I have a class offset_ptr that works like a pointer but stores the memory address it points to as offset to its own address this. Here is a version with everything removed that's not required to demonstrate the problem:
template <typename T>
struct offset_ptr {
using offset_t = int64_t;
static constexpr auto const NULLPTR_OFFSET =
std::numeric_limits<offset_t>::max();
offset_ptr(T const* p)
: offset_{p == nullptr ? NULLPTR_OFFSET
: static_cast<offset_t>(
reinterpret_cast<uint8_t const*>(p) -
reinterpret_cast<uint8_t const*>(this))} {}
T* get() {
return
offset_ == NULLPTR_OFFSET
? nullptr
: reinterpret_cast<T*>(reinterpret_cast<uint8_t*>(this) + offset_);
}
offset_t offset_;
};
This code does not work with GCC -O2 and -O3:
int* get() {
offset_ptr<int> ptr = static_cast<int*>(malloc(sizeof(int)));
auto p = ptr.get();
*p = 110; // WOW - please do not optimize me away :-(
return p;
}
(memory management and error checking intentionally omitted to keep it simple!)

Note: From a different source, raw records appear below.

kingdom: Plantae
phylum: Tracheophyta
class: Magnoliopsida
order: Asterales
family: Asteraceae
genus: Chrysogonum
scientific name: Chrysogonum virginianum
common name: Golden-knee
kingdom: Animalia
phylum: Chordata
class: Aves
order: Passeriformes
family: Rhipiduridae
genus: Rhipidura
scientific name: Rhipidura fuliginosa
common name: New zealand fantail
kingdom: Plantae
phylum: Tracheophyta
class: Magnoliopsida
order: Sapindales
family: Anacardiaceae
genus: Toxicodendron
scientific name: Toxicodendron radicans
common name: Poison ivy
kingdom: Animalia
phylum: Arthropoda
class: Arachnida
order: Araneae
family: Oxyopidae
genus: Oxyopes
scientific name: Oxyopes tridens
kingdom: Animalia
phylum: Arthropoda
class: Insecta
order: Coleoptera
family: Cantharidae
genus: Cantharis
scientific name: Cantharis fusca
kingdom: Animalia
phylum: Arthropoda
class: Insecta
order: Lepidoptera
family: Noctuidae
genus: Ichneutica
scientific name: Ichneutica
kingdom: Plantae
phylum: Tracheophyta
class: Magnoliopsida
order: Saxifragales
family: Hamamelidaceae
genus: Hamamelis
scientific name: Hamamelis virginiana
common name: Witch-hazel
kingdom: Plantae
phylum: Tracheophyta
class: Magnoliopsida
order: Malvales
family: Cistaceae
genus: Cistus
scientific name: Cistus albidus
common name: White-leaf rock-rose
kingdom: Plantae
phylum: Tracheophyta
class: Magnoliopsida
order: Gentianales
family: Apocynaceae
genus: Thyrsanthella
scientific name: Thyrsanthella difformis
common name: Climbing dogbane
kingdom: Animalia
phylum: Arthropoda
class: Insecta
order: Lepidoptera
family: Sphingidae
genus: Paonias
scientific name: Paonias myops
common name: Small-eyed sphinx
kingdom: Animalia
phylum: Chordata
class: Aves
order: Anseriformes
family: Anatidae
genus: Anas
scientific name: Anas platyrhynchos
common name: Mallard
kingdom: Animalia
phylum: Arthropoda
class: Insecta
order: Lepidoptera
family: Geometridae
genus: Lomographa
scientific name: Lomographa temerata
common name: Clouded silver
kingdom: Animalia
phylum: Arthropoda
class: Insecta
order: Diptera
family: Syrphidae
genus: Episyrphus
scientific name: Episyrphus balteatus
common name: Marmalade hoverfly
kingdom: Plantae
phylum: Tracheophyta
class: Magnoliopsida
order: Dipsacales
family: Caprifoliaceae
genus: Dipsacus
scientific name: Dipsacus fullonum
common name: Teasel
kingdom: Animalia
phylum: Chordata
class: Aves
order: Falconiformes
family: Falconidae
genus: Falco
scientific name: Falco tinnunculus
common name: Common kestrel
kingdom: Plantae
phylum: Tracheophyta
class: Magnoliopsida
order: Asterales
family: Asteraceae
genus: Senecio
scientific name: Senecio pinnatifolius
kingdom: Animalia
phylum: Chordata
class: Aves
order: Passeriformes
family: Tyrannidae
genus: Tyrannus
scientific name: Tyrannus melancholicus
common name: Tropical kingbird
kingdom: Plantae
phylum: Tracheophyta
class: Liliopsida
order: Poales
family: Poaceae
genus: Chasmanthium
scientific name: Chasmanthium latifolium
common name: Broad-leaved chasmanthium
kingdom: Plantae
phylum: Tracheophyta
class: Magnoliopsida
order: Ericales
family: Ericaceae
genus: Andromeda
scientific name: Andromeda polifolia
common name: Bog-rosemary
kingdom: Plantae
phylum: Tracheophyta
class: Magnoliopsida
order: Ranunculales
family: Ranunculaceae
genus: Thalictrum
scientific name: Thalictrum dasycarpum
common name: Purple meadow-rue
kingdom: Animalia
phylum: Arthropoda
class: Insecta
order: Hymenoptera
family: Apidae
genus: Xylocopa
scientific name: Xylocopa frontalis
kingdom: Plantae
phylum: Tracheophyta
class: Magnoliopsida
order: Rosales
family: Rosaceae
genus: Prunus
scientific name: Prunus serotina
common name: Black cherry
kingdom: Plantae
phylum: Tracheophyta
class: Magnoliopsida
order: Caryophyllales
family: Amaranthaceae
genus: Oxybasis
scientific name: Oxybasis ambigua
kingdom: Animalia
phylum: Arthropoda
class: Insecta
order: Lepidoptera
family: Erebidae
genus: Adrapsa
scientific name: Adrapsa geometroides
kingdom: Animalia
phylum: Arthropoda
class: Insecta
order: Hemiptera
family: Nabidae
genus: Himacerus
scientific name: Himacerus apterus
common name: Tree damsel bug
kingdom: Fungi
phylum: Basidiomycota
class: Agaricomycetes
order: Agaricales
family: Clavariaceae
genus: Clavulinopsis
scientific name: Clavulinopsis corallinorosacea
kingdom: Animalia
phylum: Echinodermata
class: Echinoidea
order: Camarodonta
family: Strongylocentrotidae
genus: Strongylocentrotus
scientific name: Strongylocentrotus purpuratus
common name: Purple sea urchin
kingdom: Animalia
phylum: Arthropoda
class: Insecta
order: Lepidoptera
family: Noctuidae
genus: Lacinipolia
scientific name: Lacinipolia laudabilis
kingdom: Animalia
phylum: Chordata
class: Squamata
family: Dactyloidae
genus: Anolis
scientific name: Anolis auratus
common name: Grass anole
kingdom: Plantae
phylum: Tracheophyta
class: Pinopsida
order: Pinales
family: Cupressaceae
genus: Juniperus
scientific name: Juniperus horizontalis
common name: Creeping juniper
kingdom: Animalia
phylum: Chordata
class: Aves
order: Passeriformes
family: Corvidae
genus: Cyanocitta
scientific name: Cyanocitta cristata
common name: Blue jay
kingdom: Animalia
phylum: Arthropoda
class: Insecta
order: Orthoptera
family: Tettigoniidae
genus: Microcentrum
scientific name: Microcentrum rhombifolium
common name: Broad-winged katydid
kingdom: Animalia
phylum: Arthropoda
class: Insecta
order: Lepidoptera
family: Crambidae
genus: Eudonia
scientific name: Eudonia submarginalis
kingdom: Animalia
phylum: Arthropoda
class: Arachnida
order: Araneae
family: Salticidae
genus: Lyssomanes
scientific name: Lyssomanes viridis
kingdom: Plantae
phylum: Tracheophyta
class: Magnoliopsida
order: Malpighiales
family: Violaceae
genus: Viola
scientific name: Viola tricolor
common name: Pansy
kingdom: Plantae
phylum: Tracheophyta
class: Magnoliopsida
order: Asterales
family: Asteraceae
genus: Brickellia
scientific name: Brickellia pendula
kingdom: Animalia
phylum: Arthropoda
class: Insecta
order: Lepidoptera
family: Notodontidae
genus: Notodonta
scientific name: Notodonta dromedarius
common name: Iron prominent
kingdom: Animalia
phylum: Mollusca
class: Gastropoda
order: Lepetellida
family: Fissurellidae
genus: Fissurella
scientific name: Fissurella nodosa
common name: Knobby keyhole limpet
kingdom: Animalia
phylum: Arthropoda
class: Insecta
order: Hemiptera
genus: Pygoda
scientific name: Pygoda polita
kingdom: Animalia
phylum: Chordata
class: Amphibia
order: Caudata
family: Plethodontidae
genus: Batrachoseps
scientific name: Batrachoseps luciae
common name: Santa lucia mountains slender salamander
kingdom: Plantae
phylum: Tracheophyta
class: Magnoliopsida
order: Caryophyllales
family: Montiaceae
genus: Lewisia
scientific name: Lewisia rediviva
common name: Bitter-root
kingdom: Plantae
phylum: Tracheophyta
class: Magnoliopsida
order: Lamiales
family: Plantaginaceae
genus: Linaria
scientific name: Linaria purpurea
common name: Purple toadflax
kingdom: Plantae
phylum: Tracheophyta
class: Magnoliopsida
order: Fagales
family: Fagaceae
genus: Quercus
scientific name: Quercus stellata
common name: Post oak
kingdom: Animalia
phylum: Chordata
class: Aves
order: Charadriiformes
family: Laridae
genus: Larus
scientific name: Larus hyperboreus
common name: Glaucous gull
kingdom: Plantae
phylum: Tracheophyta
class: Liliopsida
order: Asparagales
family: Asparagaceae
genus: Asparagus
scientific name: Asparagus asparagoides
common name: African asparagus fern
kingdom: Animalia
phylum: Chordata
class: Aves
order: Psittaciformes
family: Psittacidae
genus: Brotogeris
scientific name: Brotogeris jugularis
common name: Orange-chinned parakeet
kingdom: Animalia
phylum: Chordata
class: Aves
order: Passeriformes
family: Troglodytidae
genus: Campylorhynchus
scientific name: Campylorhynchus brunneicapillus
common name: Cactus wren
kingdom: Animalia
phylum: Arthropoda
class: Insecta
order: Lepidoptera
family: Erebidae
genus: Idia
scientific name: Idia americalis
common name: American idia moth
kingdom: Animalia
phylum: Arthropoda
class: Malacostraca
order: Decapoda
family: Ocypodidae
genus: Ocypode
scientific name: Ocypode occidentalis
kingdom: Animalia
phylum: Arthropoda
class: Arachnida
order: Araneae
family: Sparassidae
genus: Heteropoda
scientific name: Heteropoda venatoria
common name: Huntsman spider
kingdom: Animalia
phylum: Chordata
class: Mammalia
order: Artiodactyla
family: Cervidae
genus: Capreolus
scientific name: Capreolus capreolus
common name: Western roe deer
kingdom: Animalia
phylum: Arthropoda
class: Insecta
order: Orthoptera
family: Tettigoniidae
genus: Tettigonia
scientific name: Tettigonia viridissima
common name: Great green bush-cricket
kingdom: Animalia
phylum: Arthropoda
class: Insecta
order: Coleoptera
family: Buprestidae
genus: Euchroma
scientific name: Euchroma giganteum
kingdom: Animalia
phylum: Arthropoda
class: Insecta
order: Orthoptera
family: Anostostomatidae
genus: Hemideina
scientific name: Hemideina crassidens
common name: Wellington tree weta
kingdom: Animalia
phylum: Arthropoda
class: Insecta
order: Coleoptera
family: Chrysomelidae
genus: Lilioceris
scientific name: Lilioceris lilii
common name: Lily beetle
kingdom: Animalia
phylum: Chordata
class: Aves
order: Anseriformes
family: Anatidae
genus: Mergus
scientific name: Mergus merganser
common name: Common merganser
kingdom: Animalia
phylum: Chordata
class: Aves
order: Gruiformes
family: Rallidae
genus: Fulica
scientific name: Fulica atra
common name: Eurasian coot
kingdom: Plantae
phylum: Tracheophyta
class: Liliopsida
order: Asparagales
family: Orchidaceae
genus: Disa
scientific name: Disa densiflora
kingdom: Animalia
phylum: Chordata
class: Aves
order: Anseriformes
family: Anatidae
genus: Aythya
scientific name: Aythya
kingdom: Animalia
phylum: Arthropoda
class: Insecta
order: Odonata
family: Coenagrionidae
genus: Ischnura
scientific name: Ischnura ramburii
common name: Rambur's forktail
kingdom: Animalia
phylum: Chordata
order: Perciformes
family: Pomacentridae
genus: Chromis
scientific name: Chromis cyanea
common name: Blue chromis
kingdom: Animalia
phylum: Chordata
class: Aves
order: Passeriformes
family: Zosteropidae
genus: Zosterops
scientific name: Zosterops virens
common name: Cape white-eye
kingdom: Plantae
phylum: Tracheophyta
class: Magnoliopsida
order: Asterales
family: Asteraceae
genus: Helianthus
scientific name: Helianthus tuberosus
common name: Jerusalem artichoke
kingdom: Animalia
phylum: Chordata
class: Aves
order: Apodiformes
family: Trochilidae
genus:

This is also visible in the generated assembly: https://godbolt.org/z/PfZEJM
The assignment is just missing.
As shown in the Godbolt Compiler Explorer link above it works when
- the assigned value is used directly in the function itself
- the
offset_ptris located on the heap, not on the stack - no
offset_ptris used at all
It works for:
- Clang (with and without optimizations)
- MSVC (Debug and Release mode)
- GCC (current as well as old versions)
-O0and-O1(but NOT for-O2and-O3)
GCC and Clang Address and UB sanitizer builds do not indicate any problems (besides the leaked memory) when executed.
Can someone point out a section in the C++ standard document that says that there is UB in this code (which could be the reason for GCC aggressively optimizing out the assignment)? Or is it a bug in GCC?